(Records Opens)

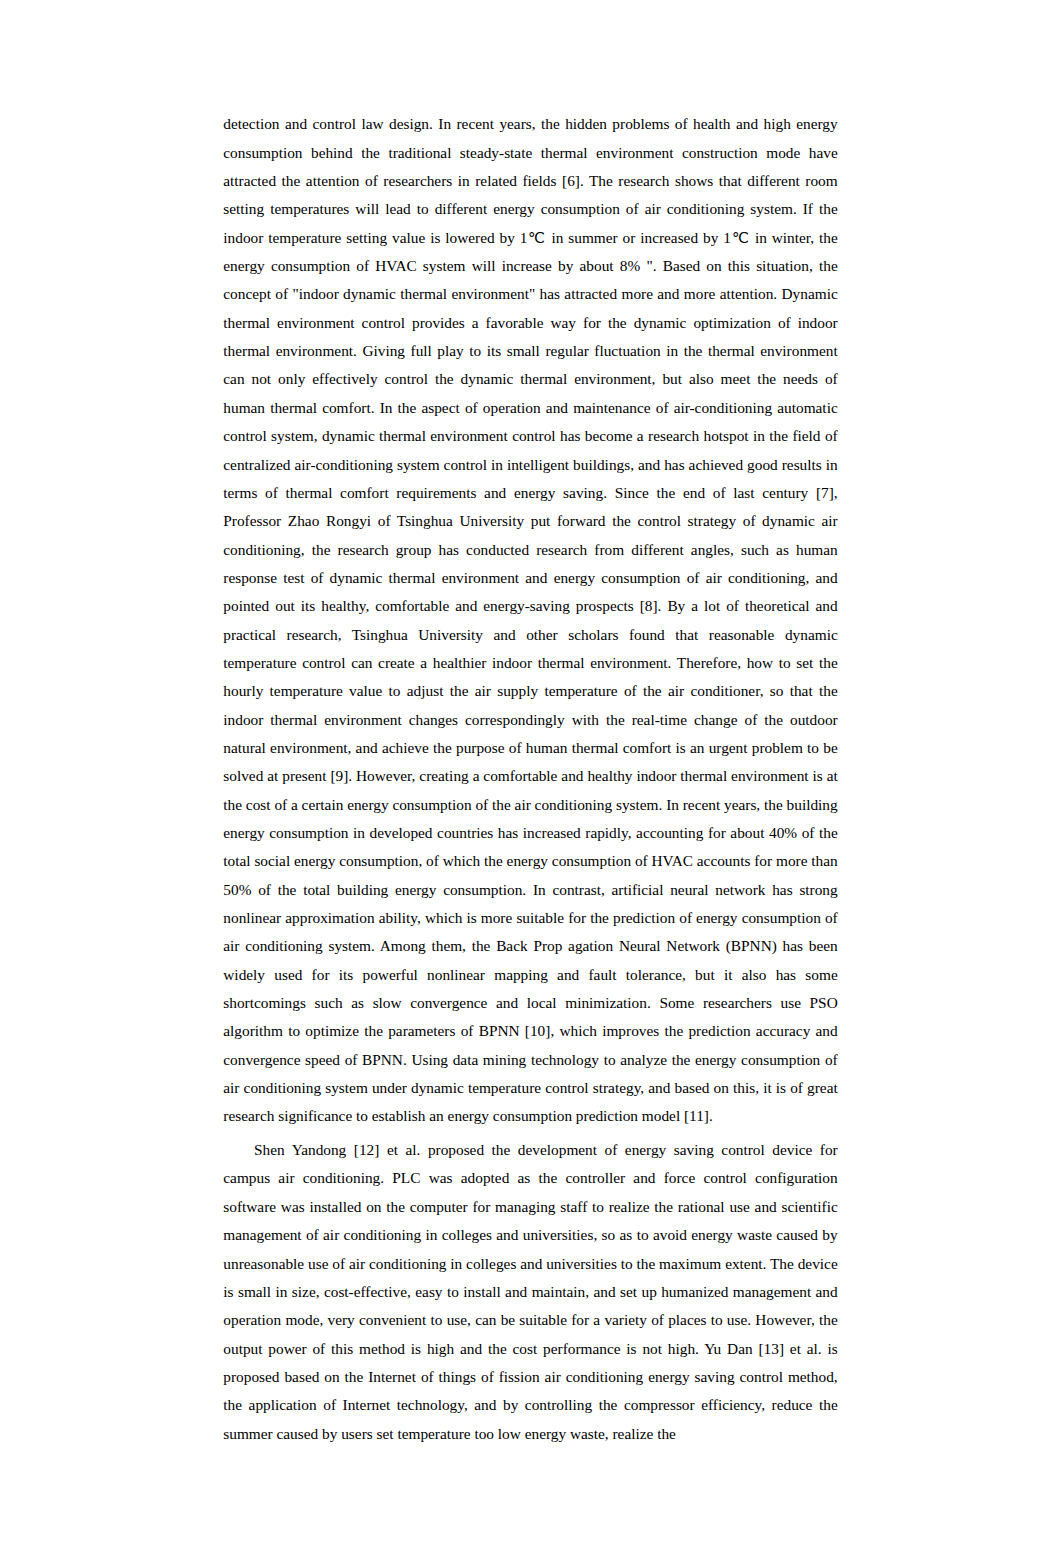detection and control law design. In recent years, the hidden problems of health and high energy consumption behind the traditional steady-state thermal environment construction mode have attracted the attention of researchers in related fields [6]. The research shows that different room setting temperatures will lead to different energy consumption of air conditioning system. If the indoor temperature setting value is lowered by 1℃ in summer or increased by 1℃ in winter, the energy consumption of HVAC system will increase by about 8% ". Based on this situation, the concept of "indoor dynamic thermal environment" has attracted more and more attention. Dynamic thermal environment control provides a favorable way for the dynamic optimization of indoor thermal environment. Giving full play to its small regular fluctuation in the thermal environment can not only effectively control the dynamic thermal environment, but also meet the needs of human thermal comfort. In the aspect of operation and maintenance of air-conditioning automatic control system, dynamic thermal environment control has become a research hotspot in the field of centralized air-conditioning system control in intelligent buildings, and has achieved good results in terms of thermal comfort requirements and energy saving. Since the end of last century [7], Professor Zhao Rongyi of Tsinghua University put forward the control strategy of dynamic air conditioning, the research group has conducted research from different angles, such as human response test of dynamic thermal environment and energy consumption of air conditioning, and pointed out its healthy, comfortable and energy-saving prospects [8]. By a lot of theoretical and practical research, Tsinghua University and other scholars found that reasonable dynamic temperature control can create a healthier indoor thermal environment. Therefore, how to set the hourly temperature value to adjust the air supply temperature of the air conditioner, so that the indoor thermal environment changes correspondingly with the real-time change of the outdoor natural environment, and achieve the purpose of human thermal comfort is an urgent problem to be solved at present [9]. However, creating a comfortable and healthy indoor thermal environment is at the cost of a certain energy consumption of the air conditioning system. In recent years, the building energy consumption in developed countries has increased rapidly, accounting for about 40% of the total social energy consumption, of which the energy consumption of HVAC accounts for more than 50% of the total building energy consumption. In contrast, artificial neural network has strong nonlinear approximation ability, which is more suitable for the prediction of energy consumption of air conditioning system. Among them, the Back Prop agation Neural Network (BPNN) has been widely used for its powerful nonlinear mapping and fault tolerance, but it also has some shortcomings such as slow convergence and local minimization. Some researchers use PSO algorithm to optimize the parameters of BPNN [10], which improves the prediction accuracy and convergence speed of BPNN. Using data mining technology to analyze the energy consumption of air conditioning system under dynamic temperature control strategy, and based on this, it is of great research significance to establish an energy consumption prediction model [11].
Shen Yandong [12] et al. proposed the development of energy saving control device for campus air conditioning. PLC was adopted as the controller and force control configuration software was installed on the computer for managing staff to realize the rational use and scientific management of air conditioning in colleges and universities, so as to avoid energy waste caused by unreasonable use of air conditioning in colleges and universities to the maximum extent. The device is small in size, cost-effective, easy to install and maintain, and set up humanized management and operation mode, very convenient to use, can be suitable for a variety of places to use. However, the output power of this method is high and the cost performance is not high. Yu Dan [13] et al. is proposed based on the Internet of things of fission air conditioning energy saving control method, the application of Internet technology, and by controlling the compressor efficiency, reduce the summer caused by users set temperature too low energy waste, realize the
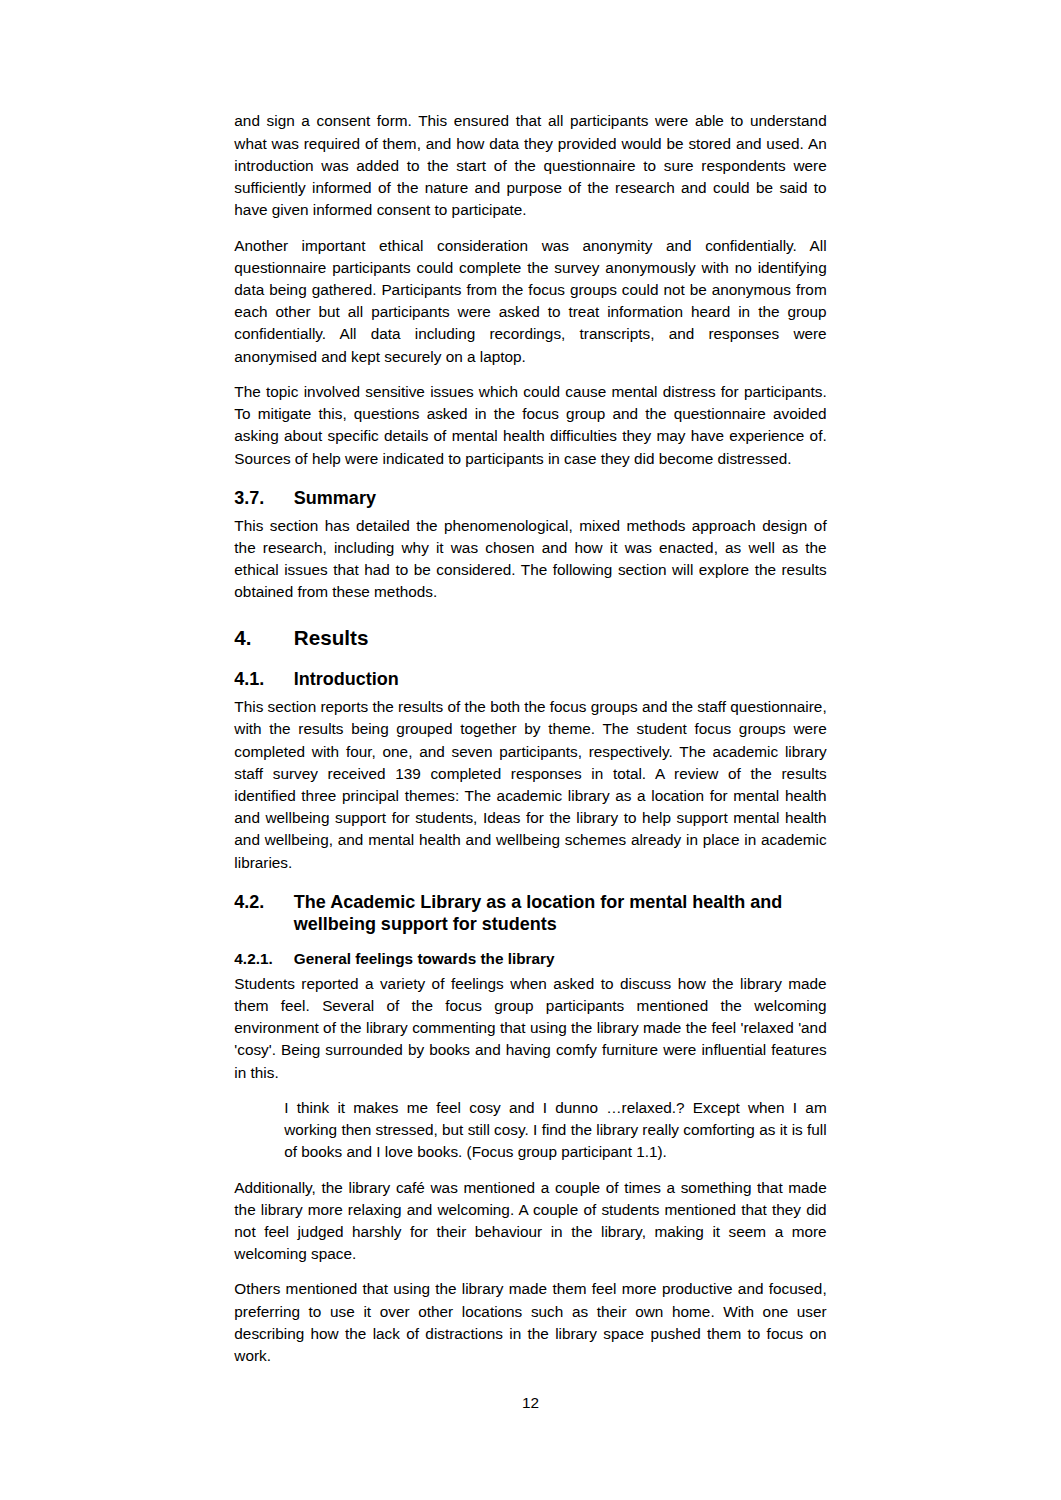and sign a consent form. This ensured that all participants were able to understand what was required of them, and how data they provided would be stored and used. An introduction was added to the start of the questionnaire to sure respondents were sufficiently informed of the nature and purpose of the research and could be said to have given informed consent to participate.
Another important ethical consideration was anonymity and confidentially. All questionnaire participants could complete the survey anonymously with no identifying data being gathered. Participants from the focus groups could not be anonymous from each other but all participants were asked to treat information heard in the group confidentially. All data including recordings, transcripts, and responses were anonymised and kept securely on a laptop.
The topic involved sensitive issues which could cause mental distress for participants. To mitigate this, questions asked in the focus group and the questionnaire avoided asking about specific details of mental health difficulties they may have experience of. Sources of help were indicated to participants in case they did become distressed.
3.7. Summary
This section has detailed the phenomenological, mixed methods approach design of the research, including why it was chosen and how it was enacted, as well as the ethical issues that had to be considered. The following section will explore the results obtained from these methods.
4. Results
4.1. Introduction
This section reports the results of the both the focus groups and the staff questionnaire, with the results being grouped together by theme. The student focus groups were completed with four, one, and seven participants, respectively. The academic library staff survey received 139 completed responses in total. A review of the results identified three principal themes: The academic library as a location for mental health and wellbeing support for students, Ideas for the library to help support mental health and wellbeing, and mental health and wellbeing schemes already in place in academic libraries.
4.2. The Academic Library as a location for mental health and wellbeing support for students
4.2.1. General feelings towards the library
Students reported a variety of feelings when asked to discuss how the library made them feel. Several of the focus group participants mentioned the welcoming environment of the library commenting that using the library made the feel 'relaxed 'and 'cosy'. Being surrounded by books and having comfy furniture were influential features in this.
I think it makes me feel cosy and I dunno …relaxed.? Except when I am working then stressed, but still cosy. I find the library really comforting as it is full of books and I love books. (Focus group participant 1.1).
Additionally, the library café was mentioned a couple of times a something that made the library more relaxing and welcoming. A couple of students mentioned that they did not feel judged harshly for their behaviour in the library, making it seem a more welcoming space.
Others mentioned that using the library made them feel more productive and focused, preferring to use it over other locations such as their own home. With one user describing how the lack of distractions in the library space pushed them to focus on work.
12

(Records Closes)

For each line above that includes "issues", copy the line.

The topic involved sensitive issues which could cause mental distress for participants. To mitigate this, questions asked in the focus group and the questionnaire avoided asking about specific details of mental health difficulties they may have experience of. Sources of help were indicated to participants in case they did become distressed.
This section has detailed the phenomenological, mixed methods approach design of the research, including why it was chosen and how it was enacted, as well as the ethical issues that had to be considered. The following section will explore the results obtained from these methods.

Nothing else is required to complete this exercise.